How to: In the bitter end, form a loop by twisting a bight of the rope. Then pass the bitter end round the standing end, i.e., take the longest journey not the shortest, and through the loop to make the figure of eight.
Uses: The Sheet Bend is recommended for joining two ropes of unequal size. The larger rope must be used for the simple bight as shown. It works equally well if the ropes are of the same size.
How to: Form a loop in the thicker rope and hold it in one hand. Pass the thinner piece of rope through the loop and then round the loop. Take care to go round the short end first then round the long end.
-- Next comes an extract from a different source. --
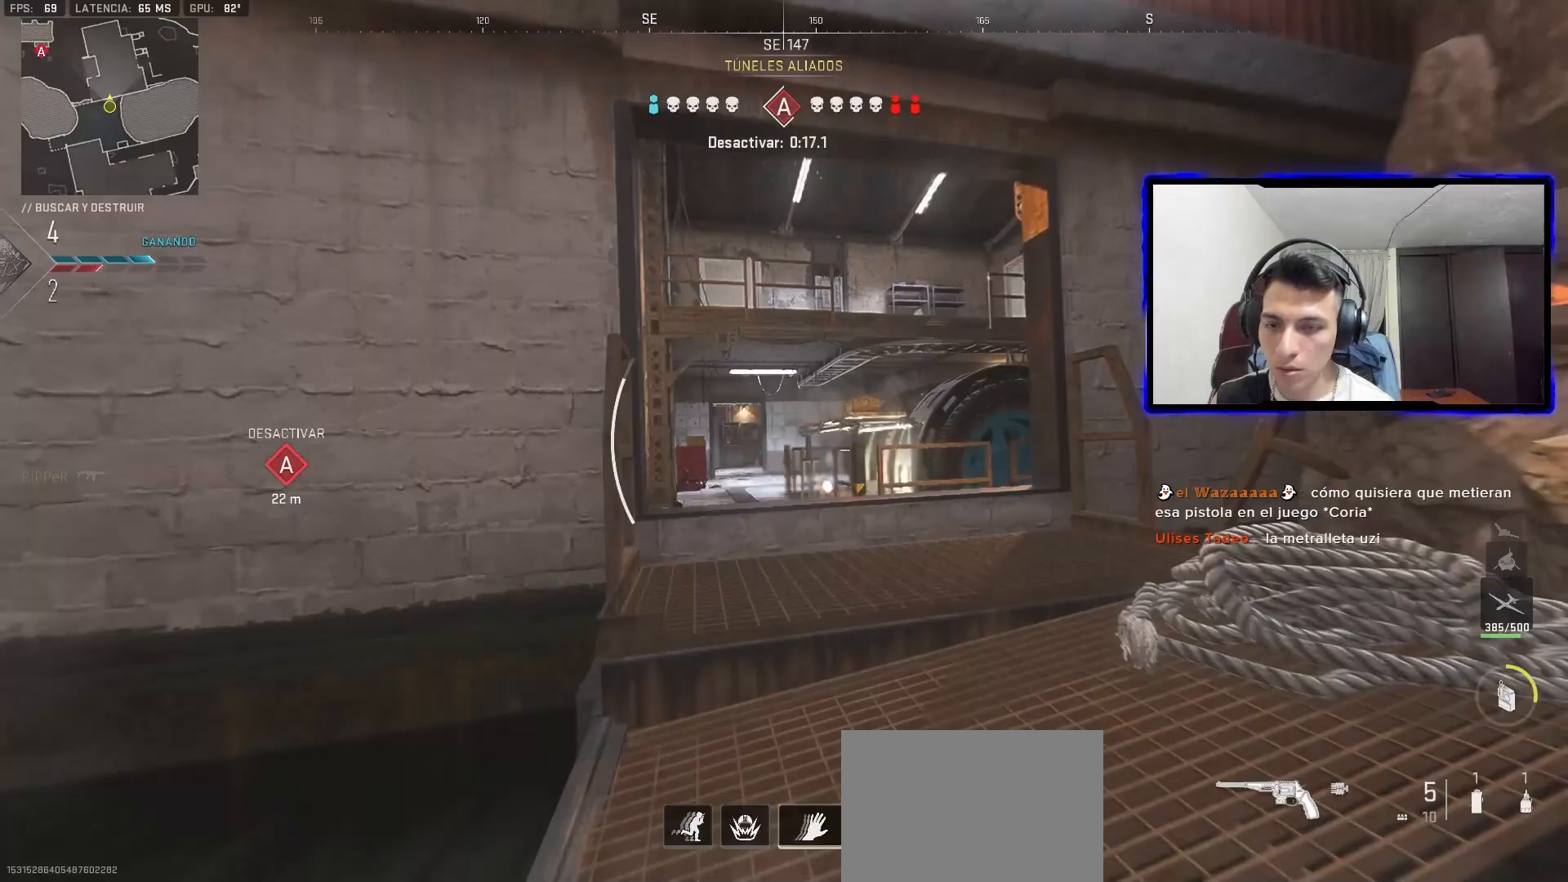
{"dt_ms": 500, "buttons": ["L1"], "left_stick": "up-left", "right_stick": "center", "events": [[183, "right_stick", "down"], [300, "right_stick", "center"], [350, "left_stick", "up-left"]]}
Finally, tuck the smaller rope back under itself to finish the Sheet Bend.
Uses: The Cleat Hitch, or Cleat Knot, secures a rope to a cleat. It is deceptively simple and an unwary skipper who invites visitors to tie the dock line to a cleat may be astonished and dismayed by the unsatisfactory results.
How to: Pass the rope round the distant horn of the cleat and continue on round the other horn. Then, cross over the middle and pass the rope round alternate horns to form figure eights. Finally create a half hitch and pull the end so that it is snug beside the crossover.
Uses: The Carrick Bend joins two ropes together. It used to be widely used to join large hawsers. To preserve the attractive shape of the knot, the bitter end of each hawser was often fastened with a seizing back to its own standing end. This seizing, however, is not required for safety.
How to: Form a loop in one end (blue) with the bitter end under the standing end. Pass the other end (green) under the blue bitter end. Tuck the green standing end under the blue loop. Thread the green bitter end under itself and pull the standing ends to obtain the appearance under load.
Uses: The Bowline makes a reasonably secure loop in the end of a piece of rope. It has many uses, e.g., to fasten a mooring line to a ring or a post. Under load, it does not slip or bind. With no load it can be untied easily. Two bowlines can be linked together to join two ropes. Its principal shortcoming is that it cannot be tied, or untied, when there is a load on the standing end. It should therefore be avoided when, for example, a mooring line may have to be released under load.
How to: Form a loop a short distance from the end – allow for the size of the loop and the knot itself. Pass the end of the rope through the loop as though making a simple knot (a half-hitch). Pull the end through, then round the standing end, and then back through the loop to finish the Bowline.